My recovery had been stable when my body was stable, and when my body changed, my recovery faltered. I didn’t fully slip back into old behaviors, but my brain slipped back into some of that tortured thinking.
The past decade has seen a frightening pendulum swing. In 2017, I felt buoyed in my recovery by a culture that began to embrace body acceptance and seriously reckon with its history of fatphobia.
Today the pendulum has swung back. Thinness is something anyone, even those with no health-related reason for doing so, can inject in the form of GLP-1s. In podcast ads, in conversation, on billboards, on every screen, thinness is being sold, displayed, worshipped. Many of the influencers who led the body positivity movement have lost weight using GLP-1s. The weight loss industry, worth an estimated $66 billion in 2017, is now valued at $160 billion.
In the two years since I gave birth, my recovery has largely stabilized. I remind myself my body will continue to change my whole life. That’s what bodies do. And while old negative thoughts rise up from time to time, I refuse to let them draw me back into an eating disorder.
That said, I’m triggered as fuck. It’s rare that I go through a single day without hearing weight loss mentioned in every forum imaginable.
My heart goes out to anyone also trying to maintain their recovery right now. My heart breaks for those who are currently suffering under an eating disorder, or teetering on the brink of one.
Body positivity was an escape rope, one that delivered me safely to the other side of an awful eating disorder. Now I worry that rope has been pulled up, and my kids will grow up in a world as thin-obsessed as the one I grew up in, or worse.

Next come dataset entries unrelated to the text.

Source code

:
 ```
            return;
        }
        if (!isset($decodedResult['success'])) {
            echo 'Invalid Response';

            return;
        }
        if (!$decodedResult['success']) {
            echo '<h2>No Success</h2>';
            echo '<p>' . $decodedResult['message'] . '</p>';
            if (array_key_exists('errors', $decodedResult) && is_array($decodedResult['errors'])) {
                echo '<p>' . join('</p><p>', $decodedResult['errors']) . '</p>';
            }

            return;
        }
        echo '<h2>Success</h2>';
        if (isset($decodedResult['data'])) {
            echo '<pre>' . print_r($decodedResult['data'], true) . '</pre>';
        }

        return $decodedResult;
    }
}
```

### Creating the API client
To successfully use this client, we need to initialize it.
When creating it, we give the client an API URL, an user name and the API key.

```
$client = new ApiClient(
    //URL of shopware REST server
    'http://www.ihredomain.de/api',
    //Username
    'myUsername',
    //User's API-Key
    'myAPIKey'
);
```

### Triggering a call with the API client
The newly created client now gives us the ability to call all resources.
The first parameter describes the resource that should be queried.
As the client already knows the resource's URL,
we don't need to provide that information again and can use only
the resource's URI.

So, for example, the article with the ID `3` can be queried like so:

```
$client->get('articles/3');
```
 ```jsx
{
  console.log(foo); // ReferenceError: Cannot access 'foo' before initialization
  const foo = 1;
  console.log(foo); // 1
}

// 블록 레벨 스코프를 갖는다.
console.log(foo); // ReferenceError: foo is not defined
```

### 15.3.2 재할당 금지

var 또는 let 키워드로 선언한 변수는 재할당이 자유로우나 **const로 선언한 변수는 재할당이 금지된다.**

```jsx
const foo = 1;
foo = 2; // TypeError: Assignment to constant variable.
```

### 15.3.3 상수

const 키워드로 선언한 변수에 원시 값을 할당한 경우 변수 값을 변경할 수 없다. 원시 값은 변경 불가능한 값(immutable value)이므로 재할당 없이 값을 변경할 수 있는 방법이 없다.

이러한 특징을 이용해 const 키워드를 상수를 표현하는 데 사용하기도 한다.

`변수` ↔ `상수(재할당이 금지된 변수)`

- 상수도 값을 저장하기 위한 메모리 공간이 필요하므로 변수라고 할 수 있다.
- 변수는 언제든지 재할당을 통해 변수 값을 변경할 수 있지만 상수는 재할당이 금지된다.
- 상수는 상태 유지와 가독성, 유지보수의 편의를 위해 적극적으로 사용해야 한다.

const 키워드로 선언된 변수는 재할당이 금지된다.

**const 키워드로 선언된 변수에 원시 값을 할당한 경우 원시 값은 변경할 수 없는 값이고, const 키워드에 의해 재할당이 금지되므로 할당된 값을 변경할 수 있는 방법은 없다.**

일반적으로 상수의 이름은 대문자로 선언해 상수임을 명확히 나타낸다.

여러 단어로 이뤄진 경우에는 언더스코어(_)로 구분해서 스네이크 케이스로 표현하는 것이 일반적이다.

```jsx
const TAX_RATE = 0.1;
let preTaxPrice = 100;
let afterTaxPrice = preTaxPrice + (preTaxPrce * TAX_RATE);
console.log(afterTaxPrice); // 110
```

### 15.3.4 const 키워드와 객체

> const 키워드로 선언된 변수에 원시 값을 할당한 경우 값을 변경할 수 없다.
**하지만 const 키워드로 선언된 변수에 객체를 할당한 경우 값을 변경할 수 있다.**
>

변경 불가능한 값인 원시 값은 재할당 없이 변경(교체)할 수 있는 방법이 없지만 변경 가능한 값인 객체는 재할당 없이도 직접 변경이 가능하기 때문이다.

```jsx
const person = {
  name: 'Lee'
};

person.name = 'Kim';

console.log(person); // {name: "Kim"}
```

It doesn’t look like the pendulum is swinging back anytime soon, so what are we waiting for? Can we give it a push? I don’t know how to do that, exactly, but I know sharing our stories is a start.
Thanks for being here, more comics coming on Tuesday.
❤️ Hal
Please tag folks in the comments who are still doing the important work of talking about body acceptance.
Share the names of books / newsletters/ films that have helped you in your body acceptance journey.
I welcome you to share your story.
If you need help, please visit www.nationaleatingdisorders.org, call 1-800-931-2237 or text NEDA to 741741.






In 2022 my mom was dying of cancer. It began in her appendix and then spread through out her abdomen, wreaking havoc on her digestion. In that last week of her life she said to me “god, I wish I could have a burger”. There was so much sadness and regret wrapped up in that. My mom spent so much of her life occupied by restricting, starving, trying to make her body small. I developed anorexia at 11, encouraged by my mom. At 27 I began therapy for my eating disorder…and I’m so fucking grateful that it doesn’t dominate my mind now. That I can enjoy food and live, think about the things I want to think about. When I have those impulses to restrict, which still come up, I think about that moment with my mom—I’m so sad that she lived with that restriction for so long. I don’t want that.
I'm 44, so I've seen the ideal body go from Baywatch-and-boobs (my childhood) to Kate Moss waifishness (adolescence), to Kardashian curves and then body positivity (adulthood). Now, watching the skin-and-bones look come back into the spotlight just as my daughter turns 14 is so, so heartbreaking. I really thought we were done with that shit! I hope my generally-body-neutral ethos and the body positivity culture of the last few years have laid enough healthy groundwork in her psyche to resist unhealthy temptations. I love how Gen Z and Alpha reject established norms in many ways, and I really hope this can also be an area where they decide to do so. Fingers crossed.